Data items
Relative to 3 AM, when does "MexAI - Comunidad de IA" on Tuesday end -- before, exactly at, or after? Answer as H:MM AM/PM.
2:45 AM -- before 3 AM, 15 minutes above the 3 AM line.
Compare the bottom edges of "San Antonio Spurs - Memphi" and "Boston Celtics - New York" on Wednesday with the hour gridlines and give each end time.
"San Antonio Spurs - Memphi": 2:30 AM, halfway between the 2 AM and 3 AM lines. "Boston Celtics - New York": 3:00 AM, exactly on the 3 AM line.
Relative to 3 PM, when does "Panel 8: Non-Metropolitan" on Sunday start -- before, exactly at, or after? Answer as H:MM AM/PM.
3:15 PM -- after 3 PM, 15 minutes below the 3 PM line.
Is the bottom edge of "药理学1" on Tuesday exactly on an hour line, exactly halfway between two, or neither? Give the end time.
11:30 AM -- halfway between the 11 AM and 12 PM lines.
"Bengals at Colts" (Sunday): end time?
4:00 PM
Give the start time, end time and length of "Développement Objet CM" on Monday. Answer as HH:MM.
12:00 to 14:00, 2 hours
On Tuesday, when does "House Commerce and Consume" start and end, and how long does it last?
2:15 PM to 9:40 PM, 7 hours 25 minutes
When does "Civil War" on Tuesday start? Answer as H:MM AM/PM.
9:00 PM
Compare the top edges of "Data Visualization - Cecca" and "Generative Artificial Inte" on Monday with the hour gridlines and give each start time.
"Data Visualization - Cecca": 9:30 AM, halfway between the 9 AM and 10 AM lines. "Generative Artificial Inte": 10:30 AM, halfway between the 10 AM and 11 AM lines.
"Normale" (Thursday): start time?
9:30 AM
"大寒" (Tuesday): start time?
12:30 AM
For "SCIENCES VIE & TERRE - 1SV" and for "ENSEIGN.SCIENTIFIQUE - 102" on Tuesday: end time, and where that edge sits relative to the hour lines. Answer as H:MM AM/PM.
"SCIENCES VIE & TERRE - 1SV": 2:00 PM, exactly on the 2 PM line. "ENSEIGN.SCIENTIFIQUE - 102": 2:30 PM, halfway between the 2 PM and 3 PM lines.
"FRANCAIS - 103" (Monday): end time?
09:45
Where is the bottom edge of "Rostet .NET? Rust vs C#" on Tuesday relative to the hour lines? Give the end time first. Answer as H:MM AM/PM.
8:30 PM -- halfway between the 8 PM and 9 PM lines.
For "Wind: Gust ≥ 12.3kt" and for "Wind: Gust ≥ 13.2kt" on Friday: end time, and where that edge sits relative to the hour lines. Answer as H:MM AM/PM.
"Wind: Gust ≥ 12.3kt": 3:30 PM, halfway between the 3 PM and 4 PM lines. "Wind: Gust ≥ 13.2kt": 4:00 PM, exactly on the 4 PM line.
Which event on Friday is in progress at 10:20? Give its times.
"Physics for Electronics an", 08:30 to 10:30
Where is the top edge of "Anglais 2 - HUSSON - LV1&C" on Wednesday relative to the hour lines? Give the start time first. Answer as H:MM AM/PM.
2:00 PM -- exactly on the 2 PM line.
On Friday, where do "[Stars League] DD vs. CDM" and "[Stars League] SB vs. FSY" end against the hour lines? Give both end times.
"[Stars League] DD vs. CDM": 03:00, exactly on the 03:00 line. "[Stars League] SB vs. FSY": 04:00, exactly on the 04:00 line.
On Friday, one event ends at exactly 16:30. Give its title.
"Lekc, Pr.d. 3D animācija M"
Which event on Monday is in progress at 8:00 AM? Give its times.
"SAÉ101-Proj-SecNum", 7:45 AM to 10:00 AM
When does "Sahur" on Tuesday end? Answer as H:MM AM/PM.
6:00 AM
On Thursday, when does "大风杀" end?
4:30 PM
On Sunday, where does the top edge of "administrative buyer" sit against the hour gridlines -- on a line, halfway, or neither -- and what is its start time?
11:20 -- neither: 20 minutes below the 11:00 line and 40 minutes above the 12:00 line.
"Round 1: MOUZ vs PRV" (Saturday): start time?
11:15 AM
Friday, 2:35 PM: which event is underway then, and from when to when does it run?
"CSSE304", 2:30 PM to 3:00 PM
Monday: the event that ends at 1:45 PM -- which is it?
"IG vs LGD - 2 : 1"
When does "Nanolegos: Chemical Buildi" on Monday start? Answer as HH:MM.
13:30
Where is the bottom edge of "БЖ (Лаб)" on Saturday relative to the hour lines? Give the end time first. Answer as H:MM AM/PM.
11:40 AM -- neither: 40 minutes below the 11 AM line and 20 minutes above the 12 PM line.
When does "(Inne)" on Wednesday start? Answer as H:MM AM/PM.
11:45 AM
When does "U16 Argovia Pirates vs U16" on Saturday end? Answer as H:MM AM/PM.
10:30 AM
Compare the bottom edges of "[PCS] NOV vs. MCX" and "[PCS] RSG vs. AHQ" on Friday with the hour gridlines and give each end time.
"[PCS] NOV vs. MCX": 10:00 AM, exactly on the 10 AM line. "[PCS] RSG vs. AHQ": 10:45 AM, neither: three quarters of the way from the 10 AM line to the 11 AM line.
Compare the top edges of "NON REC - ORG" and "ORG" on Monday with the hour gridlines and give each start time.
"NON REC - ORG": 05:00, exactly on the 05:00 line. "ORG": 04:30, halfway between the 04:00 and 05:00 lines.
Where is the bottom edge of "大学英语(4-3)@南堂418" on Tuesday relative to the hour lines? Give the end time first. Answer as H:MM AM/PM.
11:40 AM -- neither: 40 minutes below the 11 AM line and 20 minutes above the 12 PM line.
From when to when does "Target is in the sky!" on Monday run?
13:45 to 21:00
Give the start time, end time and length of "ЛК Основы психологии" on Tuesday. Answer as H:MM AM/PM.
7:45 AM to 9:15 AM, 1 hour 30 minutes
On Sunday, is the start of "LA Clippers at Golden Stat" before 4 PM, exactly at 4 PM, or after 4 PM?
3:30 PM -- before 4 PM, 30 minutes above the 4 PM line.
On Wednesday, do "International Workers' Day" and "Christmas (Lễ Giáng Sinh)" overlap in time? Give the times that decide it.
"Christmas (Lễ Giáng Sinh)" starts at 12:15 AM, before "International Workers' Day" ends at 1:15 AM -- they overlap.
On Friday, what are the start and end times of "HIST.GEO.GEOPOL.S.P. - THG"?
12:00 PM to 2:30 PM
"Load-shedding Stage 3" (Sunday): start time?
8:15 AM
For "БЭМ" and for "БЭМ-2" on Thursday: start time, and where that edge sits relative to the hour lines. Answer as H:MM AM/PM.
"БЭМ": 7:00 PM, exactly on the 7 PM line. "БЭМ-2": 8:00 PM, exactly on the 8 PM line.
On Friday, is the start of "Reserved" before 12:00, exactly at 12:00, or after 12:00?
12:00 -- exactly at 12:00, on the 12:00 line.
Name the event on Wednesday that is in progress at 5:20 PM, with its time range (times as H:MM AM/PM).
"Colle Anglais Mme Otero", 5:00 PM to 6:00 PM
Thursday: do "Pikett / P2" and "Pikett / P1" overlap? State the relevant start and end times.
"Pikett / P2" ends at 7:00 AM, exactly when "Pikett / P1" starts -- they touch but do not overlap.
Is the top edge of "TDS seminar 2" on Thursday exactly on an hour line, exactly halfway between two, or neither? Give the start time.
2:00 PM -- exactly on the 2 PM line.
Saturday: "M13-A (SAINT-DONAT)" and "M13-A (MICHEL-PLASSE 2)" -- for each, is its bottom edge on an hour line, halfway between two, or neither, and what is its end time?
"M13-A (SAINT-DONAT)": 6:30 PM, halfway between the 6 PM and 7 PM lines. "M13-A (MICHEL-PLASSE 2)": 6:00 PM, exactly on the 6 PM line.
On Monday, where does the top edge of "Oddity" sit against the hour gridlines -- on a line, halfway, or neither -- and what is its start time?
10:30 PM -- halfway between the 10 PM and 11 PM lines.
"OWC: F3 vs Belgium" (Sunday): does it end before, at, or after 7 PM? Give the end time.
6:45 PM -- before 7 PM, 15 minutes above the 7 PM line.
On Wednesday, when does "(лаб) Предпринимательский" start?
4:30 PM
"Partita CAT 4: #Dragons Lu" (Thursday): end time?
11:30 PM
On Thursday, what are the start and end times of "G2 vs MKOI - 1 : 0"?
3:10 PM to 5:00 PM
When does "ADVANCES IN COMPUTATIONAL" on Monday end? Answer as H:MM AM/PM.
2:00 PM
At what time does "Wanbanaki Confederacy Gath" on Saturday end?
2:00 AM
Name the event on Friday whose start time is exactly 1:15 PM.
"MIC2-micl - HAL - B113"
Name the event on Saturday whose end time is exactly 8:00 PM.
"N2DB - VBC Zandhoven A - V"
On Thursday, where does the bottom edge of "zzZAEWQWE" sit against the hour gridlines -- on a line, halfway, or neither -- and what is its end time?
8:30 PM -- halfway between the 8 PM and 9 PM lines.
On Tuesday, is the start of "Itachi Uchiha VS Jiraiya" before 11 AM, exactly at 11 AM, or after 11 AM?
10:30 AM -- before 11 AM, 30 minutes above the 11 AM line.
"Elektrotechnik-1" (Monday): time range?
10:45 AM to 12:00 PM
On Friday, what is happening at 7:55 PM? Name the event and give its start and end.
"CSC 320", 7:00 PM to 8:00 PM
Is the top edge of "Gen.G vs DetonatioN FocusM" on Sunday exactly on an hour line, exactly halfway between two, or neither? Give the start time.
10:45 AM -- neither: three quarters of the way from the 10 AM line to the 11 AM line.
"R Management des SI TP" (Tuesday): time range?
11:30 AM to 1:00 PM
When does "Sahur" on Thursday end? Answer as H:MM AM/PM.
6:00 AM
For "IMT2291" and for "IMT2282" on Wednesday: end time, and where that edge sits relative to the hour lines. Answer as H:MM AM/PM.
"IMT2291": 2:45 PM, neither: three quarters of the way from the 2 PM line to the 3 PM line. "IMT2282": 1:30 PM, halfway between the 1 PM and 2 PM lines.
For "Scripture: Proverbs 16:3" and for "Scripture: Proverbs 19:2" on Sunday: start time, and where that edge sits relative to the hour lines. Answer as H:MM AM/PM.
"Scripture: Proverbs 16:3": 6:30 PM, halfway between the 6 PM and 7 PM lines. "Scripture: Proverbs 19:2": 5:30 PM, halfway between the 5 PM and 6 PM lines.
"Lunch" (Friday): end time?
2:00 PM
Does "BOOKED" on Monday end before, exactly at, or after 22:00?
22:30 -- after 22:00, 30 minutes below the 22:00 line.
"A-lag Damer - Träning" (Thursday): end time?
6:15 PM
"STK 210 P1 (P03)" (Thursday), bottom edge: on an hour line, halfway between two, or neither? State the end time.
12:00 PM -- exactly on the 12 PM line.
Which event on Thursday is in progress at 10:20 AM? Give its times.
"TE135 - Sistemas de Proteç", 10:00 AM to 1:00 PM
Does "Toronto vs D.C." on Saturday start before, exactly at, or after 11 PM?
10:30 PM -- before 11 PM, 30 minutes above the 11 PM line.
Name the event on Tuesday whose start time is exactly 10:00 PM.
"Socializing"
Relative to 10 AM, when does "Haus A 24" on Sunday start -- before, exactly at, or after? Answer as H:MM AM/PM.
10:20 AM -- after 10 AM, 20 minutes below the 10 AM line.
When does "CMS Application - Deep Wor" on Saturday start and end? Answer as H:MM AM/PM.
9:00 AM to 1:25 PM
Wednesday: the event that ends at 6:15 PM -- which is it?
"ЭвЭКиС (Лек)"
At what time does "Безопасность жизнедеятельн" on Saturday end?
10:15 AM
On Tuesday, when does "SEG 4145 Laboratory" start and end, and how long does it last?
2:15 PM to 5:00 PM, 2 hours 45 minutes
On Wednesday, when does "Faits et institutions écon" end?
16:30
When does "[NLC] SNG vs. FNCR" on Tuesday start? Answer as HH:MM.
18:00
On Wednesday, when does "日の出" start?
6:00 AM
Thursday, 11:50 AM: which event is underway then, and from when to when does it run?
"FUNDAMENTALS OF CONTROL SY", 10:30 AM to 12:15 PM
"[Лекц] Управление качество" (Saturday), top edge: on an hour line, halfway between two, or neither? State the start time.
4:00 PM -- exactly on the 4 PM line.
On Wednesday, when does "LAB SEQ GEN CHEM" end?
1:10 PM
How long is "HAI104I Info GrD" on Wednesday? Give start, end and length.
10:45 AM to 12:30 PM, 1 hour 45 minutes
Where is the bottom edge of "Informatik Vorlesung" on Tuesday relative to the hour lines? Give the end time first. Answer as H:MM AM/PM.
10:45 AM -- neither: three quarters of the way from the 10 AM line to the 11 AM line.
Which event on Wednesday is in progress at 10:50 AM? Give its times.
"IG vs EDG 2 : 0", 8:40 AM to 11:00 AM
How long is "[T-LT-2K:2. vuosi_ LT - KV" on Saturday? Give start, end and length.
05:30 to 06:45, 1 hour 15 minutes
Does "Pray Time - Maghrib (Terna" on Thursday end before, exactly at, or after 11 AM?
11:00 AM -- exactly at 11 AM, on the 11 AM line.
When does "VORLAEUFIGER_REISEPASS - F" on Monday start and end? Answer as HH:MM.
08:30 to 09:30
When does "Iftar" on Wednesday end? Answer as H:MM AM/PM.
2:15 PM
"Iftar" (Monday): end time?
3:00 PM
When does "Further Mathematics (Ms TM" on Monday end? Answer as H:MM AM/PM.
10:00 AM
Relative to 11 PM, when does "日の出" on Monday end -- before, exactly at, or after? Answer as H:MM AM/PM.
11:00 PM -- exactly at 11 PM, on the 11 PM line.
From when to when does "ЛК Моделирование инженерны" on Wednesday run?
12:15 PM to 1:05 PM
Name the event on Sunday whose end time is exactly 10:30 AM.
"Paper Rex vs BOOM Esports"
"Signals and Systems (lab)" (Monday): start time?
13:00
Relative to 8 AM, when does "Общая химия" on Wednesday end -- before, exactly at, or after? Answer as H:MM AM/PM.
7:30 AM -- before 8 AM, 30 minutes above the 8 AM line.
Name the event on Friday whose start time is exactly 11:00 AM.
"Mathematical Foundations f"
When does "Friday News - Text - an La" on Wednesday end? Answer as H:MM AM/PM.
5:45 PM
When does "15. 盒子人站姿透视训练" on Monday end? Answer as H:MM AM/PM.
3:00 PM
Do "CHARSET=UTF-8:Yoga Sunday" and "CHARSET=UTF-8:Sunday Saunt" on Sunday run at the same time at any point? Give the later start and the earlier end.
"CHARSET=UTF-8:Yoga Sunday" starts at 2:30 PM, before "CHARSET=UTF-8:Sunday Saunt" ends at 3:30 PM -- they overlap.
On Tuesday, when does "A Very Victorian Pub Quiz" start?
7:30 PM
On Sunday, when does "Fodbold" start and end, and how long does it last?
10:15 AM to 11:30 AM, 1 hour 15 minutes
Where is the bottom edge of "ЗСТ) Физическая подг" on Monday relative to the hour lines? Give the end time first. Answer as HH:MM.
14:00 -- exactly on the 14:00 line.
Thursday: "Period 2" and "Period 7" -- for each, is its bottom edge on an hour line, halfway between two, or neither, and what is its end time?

▶ **Directive**:
Convert the stretch of material from its start through the line containing "3:15 PM -- after" into a numbered list, omitting blank lines.

▶ **Solution to this exercise**:
1. Relative to 3 AM, when does "MexAI - Comunidad de IA" on Tuesday end -- before, exactly at, or after? Answer as H:MM AM/PM.
2. 2:45 AM -- before 3 AM, 15 minutes above the 3 AM line.
3. Compare the bottom edges of "San Antonio Spurs - Memphi" and "Boston Celtics - New York" on Wednesday with the hour gridlines and give each end time.
4. "San Antonio Spurs - Memphi": 2:30 AM, halfway between the 2 AM and 3 AM lines. "Boston Celtics - New York": 3:00 AM, exactly on the 3 AM line.
5. Relative to 3 PM, when does "Panel 8: Non-Metropolitan" on Sunday start -- before, exactly at, or after? Answer as H:MM AM/PM.
6. 3:15 PM -- after 3 PM, 15 minutes below the 3 PM line.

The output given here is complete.